FBI Terrorism Stings Make Country Less Safe

Focusing on trapping bumbling fools like Nafis draws antiterrorism resources away from potential real threats


When Mario Buda blew up the first car bomb, in 1920 in front of the U.S. Sub-Treasury on Wall Street, he had something in common with Quazi Mohammad Rezwanul Ahsan Nafis, who is accused of trying to do more or less the same thing this week in front of the New York Federal Reserve building a few blocks away: Both wanted to harm the U.S. through a symbol of its financial center.

There was also a big difference. Buda, who escaped to Italy and was never brought to justice, belonged to an extended ring of anarchists who planned and executed terrorist attacks including the spectacular seven-city midnight attacks in June 1919. Nafis, on the other hand, hoped to connect himself to al- Qaeda, yet was acting almost in isolation—except for the Federal Bureau of Investigation and New York Police Department agents who had set him up, strung him along and given him his 1,000 pound fake bomb.
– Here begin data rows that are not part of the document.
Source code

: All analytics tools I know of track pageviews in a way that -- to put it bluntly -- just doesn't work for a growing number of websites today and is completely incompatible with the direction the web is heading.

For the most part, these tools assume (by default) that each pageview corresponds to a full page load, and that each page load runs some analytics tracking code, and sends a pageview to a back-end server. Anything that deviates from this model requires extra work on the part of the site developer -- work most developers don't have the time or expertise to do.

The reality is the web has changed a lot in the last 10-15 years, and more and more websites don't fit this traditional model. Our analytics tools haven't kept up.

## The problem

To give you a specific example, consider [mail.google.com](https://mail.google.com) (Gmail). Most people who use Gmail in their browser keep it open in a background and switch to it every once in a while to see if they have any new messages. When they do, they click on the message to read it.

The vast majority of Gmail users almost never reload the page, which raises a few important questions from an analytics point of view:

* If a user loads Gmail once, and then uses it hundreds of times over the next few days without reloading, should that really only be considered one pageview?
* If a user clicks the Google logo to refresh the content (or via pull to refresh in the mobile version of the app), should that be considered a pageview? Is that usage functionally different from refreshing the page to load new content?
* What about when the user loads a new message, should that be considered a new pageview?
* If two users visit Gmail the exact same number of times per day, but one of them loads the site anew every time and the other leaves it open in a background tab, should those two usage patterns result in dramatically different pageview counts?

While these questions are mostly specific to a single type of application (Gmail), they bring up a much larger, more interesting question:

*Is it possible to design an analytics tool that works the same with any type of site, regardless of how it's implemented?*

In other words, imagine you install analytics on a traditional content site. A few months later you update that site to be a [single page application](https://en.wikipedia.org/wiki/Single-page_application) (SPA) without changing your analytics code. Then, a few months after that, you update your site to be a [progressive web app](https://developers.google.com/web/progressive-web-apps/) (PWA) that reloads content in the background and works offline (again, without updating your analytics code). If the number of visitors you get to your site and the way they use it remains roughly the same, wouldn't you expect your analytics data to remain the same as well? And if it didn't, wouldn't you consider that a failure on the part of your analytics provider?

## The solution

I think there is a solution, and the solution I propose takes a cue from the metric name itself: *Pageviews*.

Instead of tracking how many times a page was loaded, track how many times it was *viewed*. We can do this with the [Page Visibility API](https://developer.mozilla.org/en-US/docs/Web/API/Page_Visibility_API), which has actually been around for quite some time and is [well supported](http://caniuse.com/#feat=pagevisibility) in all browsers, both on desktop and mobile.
In plain English, Nafis was a patsy.

Should we care? Since 2004, the most impressive visible domestic victories against terrorism have involved elaborate sting operations. (Faisal Shahzad, who set a car bomb in New York's Times Square, would have succeeded if two street vendors hadn't noticed smoke coming from the car.) Since Congress closed domestic courts to prosecutions of terrorists held in Guantanamo Bay, Cuba, all the high-profile terror convictions in U.S. courts have come from setup operations except for Shahzad.